Work to do: Please retype every line of the records below, character for character, in the same order.

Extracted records
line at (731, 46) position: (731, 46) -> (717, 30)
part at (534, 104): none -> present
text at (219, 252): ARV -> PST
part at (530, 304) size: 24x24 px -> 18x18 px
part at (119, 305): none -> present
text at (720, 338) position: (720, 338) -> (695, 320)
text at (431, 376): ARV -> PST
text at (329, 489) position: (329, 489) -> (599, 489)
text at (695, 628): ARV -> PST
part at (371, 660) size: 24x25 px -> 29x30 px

Response below:
line at (731, 46) position: (731, 46) -> (717, 30)
part at (534, 104): none -> present
text at (219, 252): ARV -> PST
part at (530, 304) size: 24x24 px -> 18x18 px
part at (119, 305): none -> present
text at (720, 338) position: (720, 338) -> (695, 320)
text at (431, 376): ARV -> PST
text at (329, 489) position: (329, 489) -> (599, 489)
text at (695, 628): ARV -> PST
part at (371, 660) size: 24x25 px -> 29x30 px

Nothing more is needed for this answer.